Mais Roland ne bougea pas. Elle se raidit et ajouta, rencontrant enfin ce quelque chose qui est le discours, soit que le discours ait vingt pages ou dix mots, soit qu’il flue la bouche intarissable d’un désert, soit que la passion l’arrache aux lèvres d’un bègue:

– Je me suis moquée de toi, mon capitaine! Je t’ai rendu la monnaie de ta pièce. Tu es un beau petit bourgeois! Et plus naïf encore que joli garçon! Comme vous avez bien dit cela, Buridan, mon ami: «Tu conspires!» Et encore cette guitare: «Ah! Marguerite, ne parlons pas de ma mère!»

Elle éclata en un rire strident et forcé.

Roland baissa la tête et répéta douloureusement:

– Marguerite, je vous le dis encore: ne parlez pas de ma mère.

– Pourquoi cela, mon capitaine?

– Parce que je ne le veux pas.

– Le roi dit: nous voulons! s’écria-t-elle. As-tu payé pour être le maître ici?

C’était bien, de sa part, un choix volontaire de paroles révoltantes, et cependant cette question la blessa au passage, car son visage tout entier s’empourpra.

– Marguerite, balbutia le pauvre grand garçon, au risque de mériter davantage cette lourde accusation de naïveté: dites-moi que vous jouez une affreuse comédie ou que vous êtes folle!

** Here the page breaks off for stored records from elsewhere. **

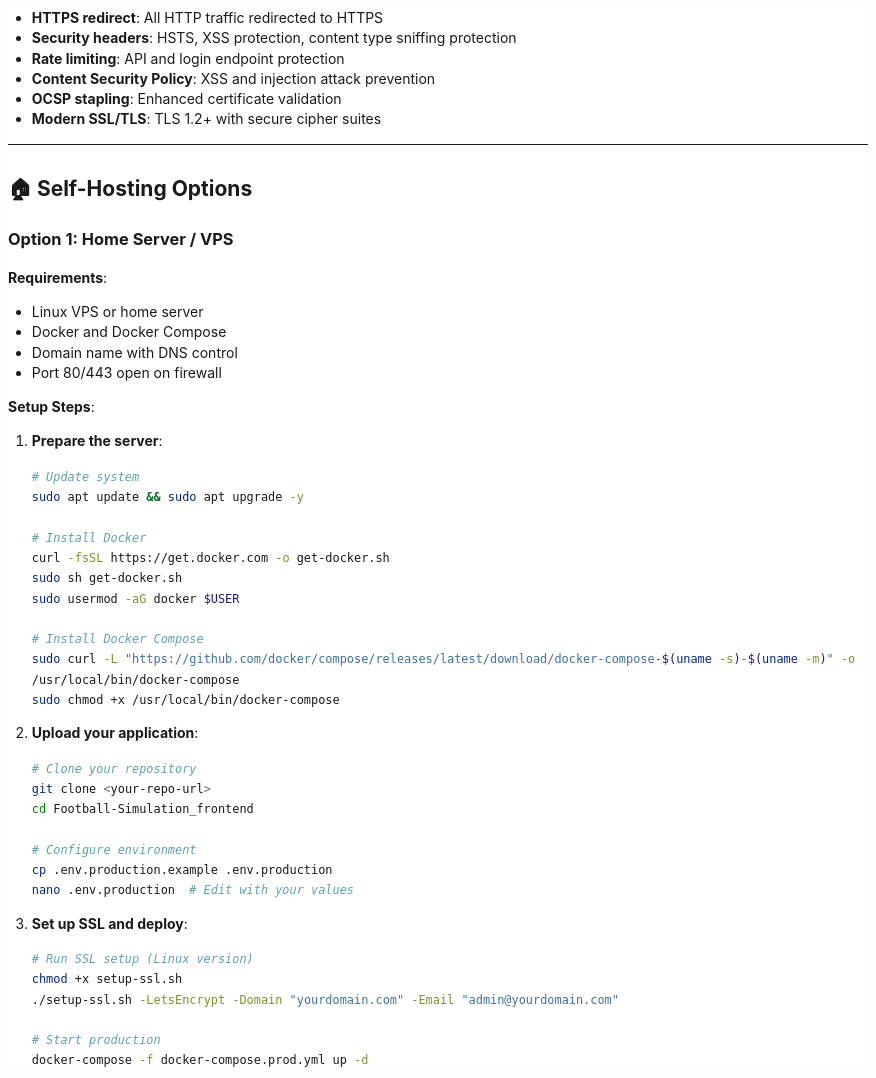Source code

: - **HTTPS redirect**: All HTTP traffic redirected to HTTPS
- **Security headers**: HSTS, XSS protection, content type sniffing protection
- **Rate limiting**: API and login endpoint protection
- **Content Security Policy**: XSS and injection attack prevention
- **OCSP stapling**: Enhanced certificate validation
- **Modern SSL/TLS**: TLS 1.2+ with secure cipher suites

---

## 🏠 Self-Hosting Options

### Option 1: Home Server / VPS

**Requirements**:

- Linux VPS or home server
- Docker and Docker Compose
- Domain name with DNS control
- Port 80/443 open on firewall

**Setup Steps**:

1. **Prepare the server**:

   ```bash
   # Update system
   sudo apt update && sudo apt upgrade -y

   # Install Docker
   curl -fsSL https://get.docker.com -o get-docker.sh
   sudo sh get-docker.sh
   sudo usermod -aG docker $USER

   # Install Docker Compose
   sudo curl -L "https://github.com/docker/compose/releases/latest/download/docker-compose-$(uname -s)-$(uname -m)" -o /usr/local/bin/docker-compose
   sudo chmod +x /usr/local/bin/docker-compose
   ```

2. **Upload your application**:

   ```bash
   # Clone your repository
   git clone <your-repo-url>
   cd Football-Simulation_frontend

   # Configure environment
   cp .env.production.example .env.production
   nano .env.production  # Edit with your values
   ```

3. **Set up SSL and deploy**:

   ```bash
   # Run SSL setup (Linux version)
   chmod +x setup-ssl.sh
   ./setup-ssl.sh -LetsEncrypt -Domain "yourdomain.com" -Email "admin@yourdomain.com"

   # Start production
   docker-compose -f docker-compose.prod.yml up -d
   ```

Il n’avait que dix-huit ans. Ces choses se disent à cet âge. Et le théâtre, qui est si vieux pourtant, les radote encore à son vieux public qui les boit sans faire autrement la grimace.

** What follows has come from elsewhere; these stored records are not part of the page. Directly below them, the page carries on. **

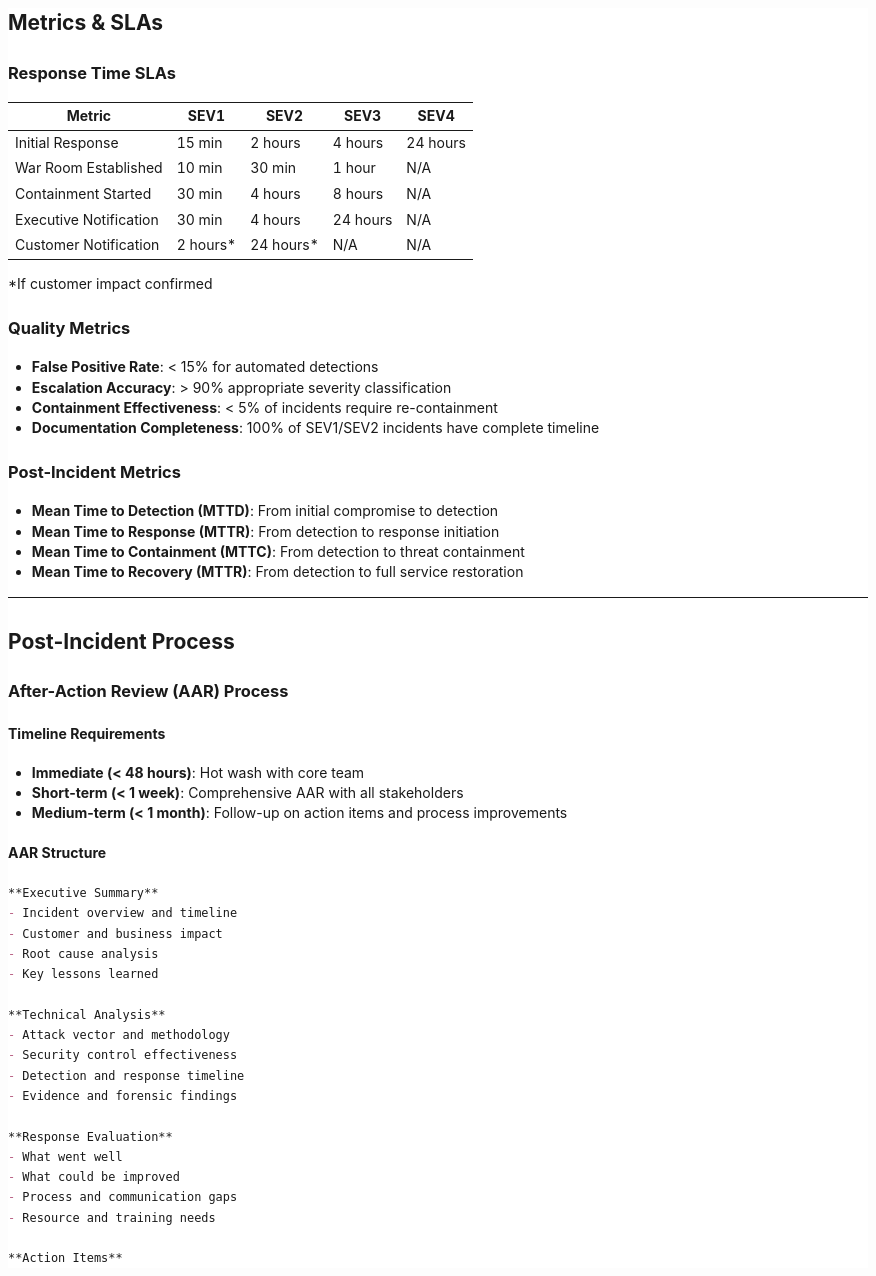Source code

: 
## Metrics & SLAs

### **Response Time SLAs**

| **Metric** | **SEV1** | **SEV2** | **SEV3** | **SEV4** |
|------------|----------|----------|----------|----------|
| Initial Response | 15 min | 2 hours | 4 hours | 24 hours |
| War Room Established | 10 min | 30 min | 1 hour | N/A |
| Containment Started | 30 min | 4 hours | 8 hours | N/A |
| Executive Notification | 30 min | 4 hours | 24 hours | N/A |
| Customer Notification | 2 hours* | 24 hours* | N/A | N/A |

*If customer impact confirmed

### **Quality Metrics**
- **False Positive Rate**: < 15% for automated detections
- **Escalation Accuracy**: > 90% appropriate severity classification
- **Containment Effectiveness**: < 5% of incidents require re-containment
- **Documentation Completeness**: 100% of SEV1/SEV2 incidents have complete timeline

### **Post-Incident Metrics**
- **Mean Time to Detection (MTTD)**: From initial compromise to detection
- **Mean Time to Response (MTTR)**: From detection to response initiation  
- **Mean Time to Containment (MTTC)**: From detection to threat containment
- **Mean Time to Recovery (MTTR)**: From detection to full service restoration

---

## Post-Incident Process

### **After-Action Review (AAR) Process**

#### **Timeline Requirements**
- **Immediate (< 48 hours)**: Hot wash with core team
- **Short-term (< 1 week)**: Comprehensive AAR with all stakeholders
- **Medium-term (< 1 month)**: Follow-up on action items and process improvements

#### **AAR Structure**
```markdown
**Executive Summary**
- Incident overview and timeline
- Customer and business impact
- Root cause analysis
- Key lessons learned

**Technical Analysis**
- Attack vector and methodology
- Security control effectiveness
- Detection and response timeline
- Evidence and forensic findings

**Response Evaluation**
- What went well
- What could be improved
- Process and communication gaps
- Resource and training needs

**Action Items**
```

Mais Marguerite n’en voulut pas. Elle répondit, comme jamais ne répond le théâtre, ce ventriloque qui joue toujours la même scène avec deux ou trois voix qu’il a dans sa poche, à l’instar de L’Homme à la poupée.

Elle répondit:

– Les folles ne savent pas si elles sont folles; les comédiennes ne donnent jamais le secret de leur comédie. Je veux être franche autrement que cela, seigneur capitaine. Je me suis amusée une heure avec vous comme d’autres dépensent une heure avec moi. Voilà tout.

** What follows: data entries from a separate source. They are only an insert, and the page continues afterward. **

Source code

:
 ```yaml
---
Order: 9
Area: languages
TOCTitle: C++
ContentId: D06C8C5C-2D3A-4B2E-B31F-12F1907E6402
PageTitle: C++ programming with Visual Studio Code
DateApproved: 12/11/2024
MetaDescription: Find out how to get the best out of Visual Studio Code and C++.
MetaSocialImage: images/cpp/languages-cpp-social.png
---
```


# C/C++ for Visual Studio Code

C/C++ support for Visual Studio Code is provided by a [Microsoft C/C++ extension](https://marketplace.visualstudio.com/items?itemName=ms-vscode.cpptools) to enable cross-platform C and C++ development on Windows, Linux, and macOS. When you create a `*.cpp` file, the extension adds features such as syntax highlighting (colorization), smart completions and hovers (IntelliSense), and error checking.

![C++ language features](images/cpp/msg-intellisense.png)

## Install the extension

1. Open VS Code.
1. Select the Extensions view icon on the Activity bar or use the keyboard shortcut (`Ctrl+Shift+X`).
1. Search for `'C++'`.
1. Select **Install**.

– Est-ce donc bien vrai, ce qu’on dit? pensa tout haut Roland dont les grands yeux tristes se mouillèrent. Êtes-vous donc une si misérable femme!

Marguerite aiguisa un sourire mauvais, et répliqua:

– Ne dites pas de mal de votre mère, Monsieur Roland-sans-père!

Il se redressa comme si un serpent l’eût mordu. Marguerite soutint sans broncher le choc du feu de sa prunelle.

– Taisez-vous! gronda-t-il d’une voix qu’elle ne connaissait pas.

Il semblait grandi dans sa colère.

– Holà! holà! fit-elle, montée au paroxysme de son impudence. Faut-il joindre les mains et se mettre à genoux pour prier cette madone qui, depuis le temps, n’a pas su vous ramasser un nom de famille!

Elle était intrépide comme un démon, et pourtant elle recula quand Roland fit un pas.

Mais il ne fit qu’un pas. Sa main se plongea dans son gousset, et quatre grosses pièces de cent sous roulèrent avec bruit sur le guéridon, pendant qu’il s’élançait vers la porte.

La porte, ouverte violemment, étouffa en grinçant une sourde exclamation que Roland n’avait pas poussée et qui ne tombait point des lèvres de Marguerite.

Marguerite s’appuyait à l’angle de la cheminée.

Elle dit en voyant sortir Roland:

– Un beau jeune lion!

La figure blême et bouleversée de Joulou se montra sur le seuil, dès que Roland eut disparu. Il était venu là pour écouter et voir. Il avait une blessure au-dessous de l’œil droit, produite par la clef qui était en dehors et qui l’avait frappé au moment où la porte s’ouvrait brusquement.

C’était lui qui avait laissé échapper la sourde exclamation.

Il y avait de la rage dans le pesant affaissement de son ivresse.

– Ah! tu étais là, toi! fit Marguerite. Voilà ce que c’est que d’espionner! C’est bien fait!